Collected data
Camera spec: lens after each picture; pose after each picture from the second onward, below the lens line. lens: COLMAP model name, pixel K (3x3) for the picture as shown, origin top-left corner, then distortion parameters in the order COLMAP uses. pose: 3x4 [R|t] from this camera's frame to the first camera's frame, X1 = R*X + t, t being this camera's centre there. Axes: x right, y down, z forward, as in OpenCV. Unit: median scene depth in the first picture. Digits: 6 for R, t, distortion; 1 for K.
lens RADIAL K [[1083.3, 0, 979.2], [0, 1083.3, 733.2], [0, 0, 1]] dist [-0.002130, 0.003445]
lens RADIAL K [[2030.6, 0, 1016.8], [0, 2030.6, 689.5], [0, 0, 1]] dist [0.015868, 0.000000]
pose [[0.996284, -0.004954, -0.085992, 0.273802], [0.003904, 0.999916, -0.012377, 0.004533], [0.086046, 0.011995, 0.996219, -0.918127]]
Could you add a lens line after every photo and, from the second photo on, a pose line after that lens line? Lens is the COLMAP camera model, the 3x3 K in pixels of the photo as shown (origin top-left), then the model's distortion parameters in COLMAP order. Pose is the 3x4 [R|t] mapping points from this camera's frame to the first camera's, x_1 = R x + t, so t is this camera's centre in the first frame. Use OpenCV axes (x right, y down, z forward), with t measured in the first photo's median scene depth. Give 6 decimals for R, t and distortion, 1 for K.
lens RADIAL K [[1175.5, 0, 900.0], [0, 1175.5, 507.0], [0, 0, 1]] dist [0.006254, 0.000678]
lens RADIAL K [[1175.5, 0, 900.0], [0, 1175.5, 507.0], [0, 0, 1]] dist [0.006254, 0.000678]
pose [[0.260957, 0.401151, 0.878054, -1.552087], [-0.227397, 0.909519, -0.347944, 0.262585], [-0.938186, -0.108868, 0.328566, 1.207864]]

→ **Task requirements**: Copy out every entry above word for word, line by line, with nothing left out or changed.

→ **Exercise answer**:
Camera spec: lens after each picture; pose after each picture from the second onward, below the lens line. lens: COLMAP model name, pixel K (3x3) for the picture as shown, origin top-left corner, then distortion parameters in the order COLMAP uses. pose: 3x4 [R|t] from this camera's frame to the first camera's frame, X1 = R*X + t, t being this camera's centre there. Axes: x right, y down, z forward, as in OpenCV. Unit: median scene depth in the first picture. Digits: 6 for R, t, distortion; 1 for K.
lens RADIAL K [[1083.3, 0, 979.2], [0, 1083.3, 733.2], [0, 0, 1]] dist [-0.002130, 0.003445]
lens RADIAL K [[2030.6, 0, 1016.8], [0, 2030.6, 689.5], [0, 0, 1]] dist [0.015868, 0.000000]
pose [[0.996284, -0.004954, -0.085992, 0.273802], [0.003904, 0.999916, -0.012377, 0.004533], [0.086046, 0.011995, 0.996219, -0.918127]]
Could you add a lens line after every photo and, from the second photo on, a pose line after that lens line? Lens is the COLMAP camera model, the 3x3 K in pixels of the photo as shown (origin top-left), then the model's distortion parameters in COLMAP order. Pose is the 3x4 [R|t] mapping points from this camera's frame to the first camera's, x_1 = R x + t, so t is this camera's centre in the first frame. Use OpenCV axes (x right, y down, z forward), with t measured in the first photo's median scene depth. Give 6 decimals for R, t and distortion, 1 for K.
lens RADIAL K [[1175.5, 0, 900.0], [0, 1175.5, 507.0], [0, 0, 1]] dist [0.006254, 0.000678]
lens RADIAL K [[1175.5, 0, 900.0], [0, 1175.5, 507.0], [0, 0, 1]] dist [0.006254, 0.000678]
pose [[0.260957, 0.401151, 0.878054, -1.552087], [-0.227397, 0.909519, -0.347944, 0.262585], [-0.938186, -0.108868, 0.328566, 1.207864]]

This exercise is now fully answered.